The interpretation of datasets employs a good chunk of academia; finding out what we can discern from facts is a worthwhile pursuit.  However, the facts themselves should not be in dispute, particularly when they are backed by empirical evidence.  If a GDP figure shows a dip, then we need to be able to rely on that information to inform what we should do next; what we choose to do is up for debate, but not the figure itself.  Having a common set of facts is necessary for a rational decision-making framework.  Facts also are the one element in a debate that neither respond nor alter on the basis of name-calling.


However, we cannot presently agree on facts.  Even when facts are clear,  they’re not always accepted.  For example, it’s been proven that masks are effective in preventing the spread of the coronavirus, but some refuse to wear them on the grounds of personal liberty.  The individual who refuses to wear a mask out of assertion of their right to bodily autonomy is taking a purposefully anti-facts position. They will skew their perspective towards anyone who can pose in the garment of an expert to justify this rejection.


After the election, empirical truths have been unraveling further: votes have been counted and re-counted.  They have even been certified.  It’s clear that Joe Biden won.  None of the alleged frauds which have been said to occur would undo this.  Yet, President Trump and his acolytes continue to say that they are victorious. This is objectively, factually untrue.  Even Twitter and other social media platforms have had to step in with disclaimers. When faced with facts, Trump and his followers angrily decamp to places such as Parler or OANN where they can hide from them.
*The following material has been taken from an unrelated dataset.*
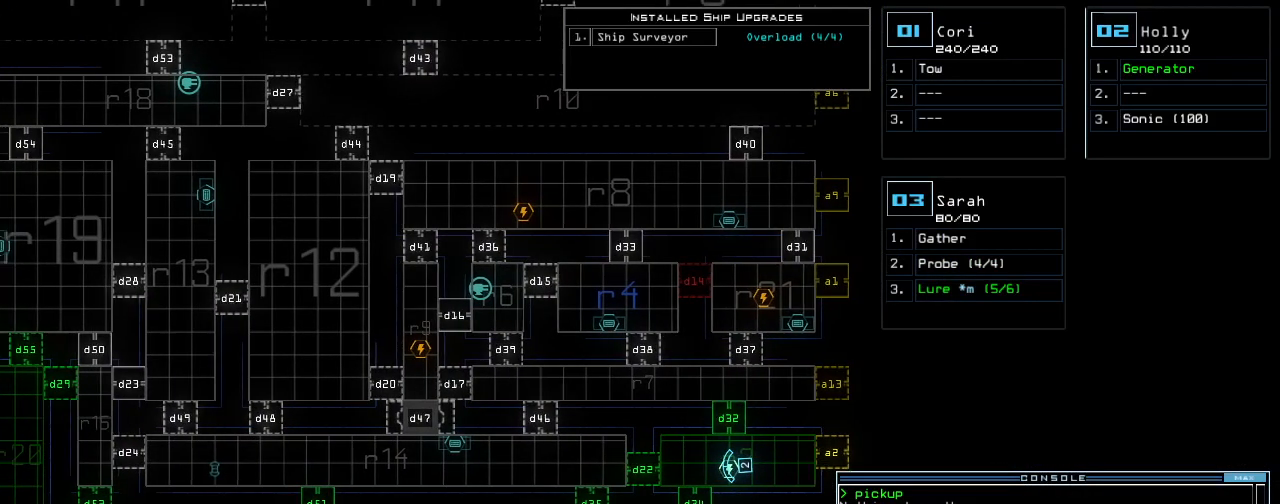
{"keys": ["right"], "events": [[40, "left", "up"], [360, "right", "down"]]}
A lack of adherence to truth can have real world consequences.  Until yesterday, Biden’s transition team was excluded from the information and resources needed to do their jobs.  Had this obstinacy continued, Biden’s team would have only been able to make an educated guess about what they will inherit on Day 1 of the new administration.  Their suppositions could have been good, or inaccurate.  As a result, people could have died; the vaccine distribution programme might not have been as efficient as it should be on day one. Breathe a sigh of relief that this risk was not taken.
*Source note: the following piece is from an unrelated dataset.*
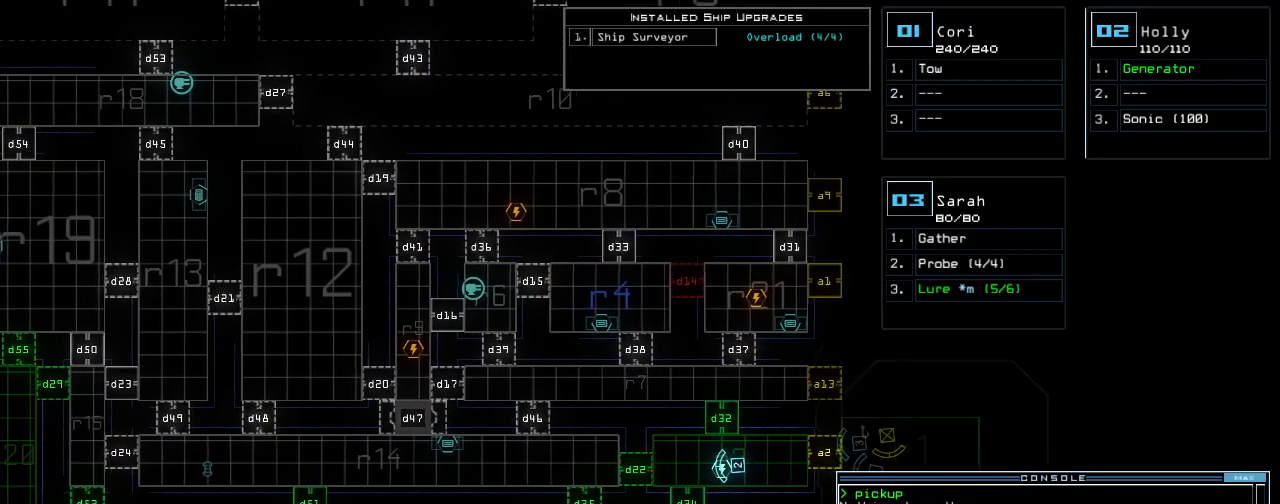
{"keys": [], "events": [[160, "right", "up"]]}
2020’s debates about truth could very well spill into 2021: economic data will likely show a downturn.  Will this be accepted?  Or will some people refuse to acknowledge that there have been shortcomings?  Or will they blame any mistakes on the wrong people?


We may see that Brexit has a tremendous impact on the British economy: will those who favoured leaving the European Union acknowledge this?  Or will they do a further Trumpian de-camp to “safe spaces” stuck far away from the truth?


Hopefully we can be guided by the stewards of our future back to a place where we have truths in common. Until this occurs, however, the very notion of a fact itself will be a matter of opinion.  This is dangerous. This threatens democracy and civic life: it risks turning society into two broad camps, one where facts exist, and the other where these truths are not allowed to speak for themselves.